For Jen Regehr, however, simplicity is all about two things: food and relationships. Regehr manages Folio Café at CMU and runs Sam’s Place, a café owned by the Mennonite Central Committee. Hospitality and food are, for her, essential to the good life. “There is something about the dynamic when people gather around real food that has been prepared by someone they know,” she explained. “It includes an attitude of respect toward the food itself that I find really enhances my experience of the food.”
Regehr considers herself part of the “slow food” movement, a response to the rushed and often unhealthy way in which people approach food in modern urban contexts.

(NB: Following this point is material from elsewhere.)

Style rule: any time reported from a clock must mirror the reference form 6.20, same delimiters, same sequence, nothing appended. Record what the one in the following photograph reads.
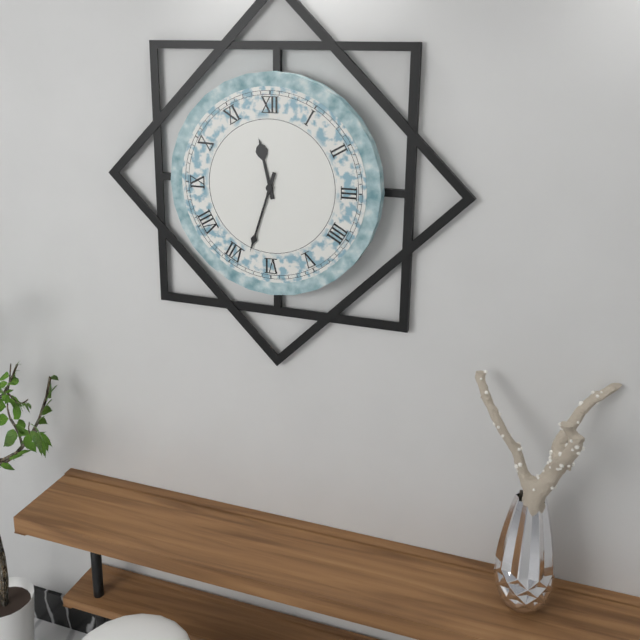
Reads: 11.33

Slow food emphasizes fresh, ethically sourced ingredients, careful, artisanal preparation and a more relational way of eating.

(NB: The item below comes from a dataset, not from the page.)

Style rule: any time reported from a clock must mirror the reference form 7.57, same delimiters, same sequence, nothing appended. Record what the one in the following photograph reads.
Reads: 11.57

“There are a lot of people who, when they first come into a restaurant that is more driven by slow food and relationships, are a little surprised. They’re used to fast food. They’re used to customer service that is really based on anonymity,” she explained. “There is definitely a mixed response, but I find when people get past their surprise, they find it engaging in a different way and memorable.”
Not everyone comes to voluntary simplicity for the same reasons. Adam Klassen Bartel, who works as a cook, started changing his lifestyle because of environmental and social concerns. Criticizing what he perceived as a cultural desire for “perpetual growth,” he pointed out that “there are only so many natural resources, and most of them aren’t coming back. So what happens when we run out of them?”

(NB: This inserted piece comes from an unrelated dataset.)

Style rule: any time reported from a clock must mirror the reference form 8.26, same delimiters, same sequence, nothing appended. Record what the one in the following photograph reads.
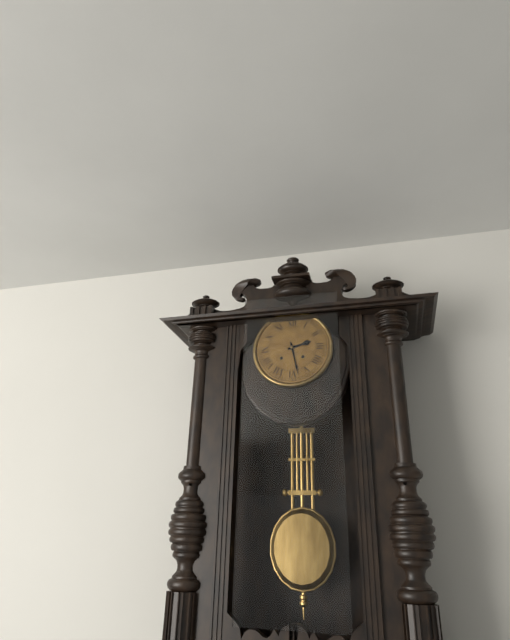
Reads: 2.28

In response to feeling overwhelmed by the enormity of the problems his generation faces, Klassen Bartel started exploring voluntary simplicity. “When you start asking ‘How can I change the world?’-if you ask the question that way, you won’t be able to do anything. The world is too big; there are too many problems. What you can do is look at your own life.”
For Klassen Bartel, unplugging is important to maintaining perspective. “We are being bombarded by information all the time,” he said. “There is so much happening. It makes me anxious, and it just fills me up so much that I don’t actually have time to pull back and think. Simplicity, to me, is a way of focusing on the tasks that I’m doing, and actually trying to understand them.”
Speed is a common theme among many who are seeking to simplify their lives, and for Kenton Lobe, who teaches international development studies at CMU and is heavily involved in running the CMU farm, farming is an important corrective to the instantaneous nature of the industrialized world.
“When you’re farming,” he noted, “the mistakes that you make take a year to correct. If you screw something up, you could lose a whole crop. You learn that lesson really well, and you will have a whole year to think about it before you can take another crack at it.”
Lobe came to voluntary simplicity after working in the non-profit world for several years. “I had been working abstractly for a long time, and wanted to understand the concrete,” he explained. “Rather than talking about Bill Gates and soil fertility in Africa, I wanted to understand the nuts and bolts of soil.”
Lobe and his wife share the equivalent of a single full-time job, and are exploring other ways of gearing down. “We got rid of a car, and it was an opening of time in another way. Home-schooling our kids is exactly the same thing. There’s no more getting up and rushing around in the morning…All of these things open possibilities for imagining what time might look like in one’s world.”
Lobe knows that others might find his family’s lifestyle baffling, but going back has no appeal for him. “We can’t imagine stepping back into that flow-not because it’s some idyllic world that we’re living in, but because we’ve lost the capacity to cope with moving that fast happily.”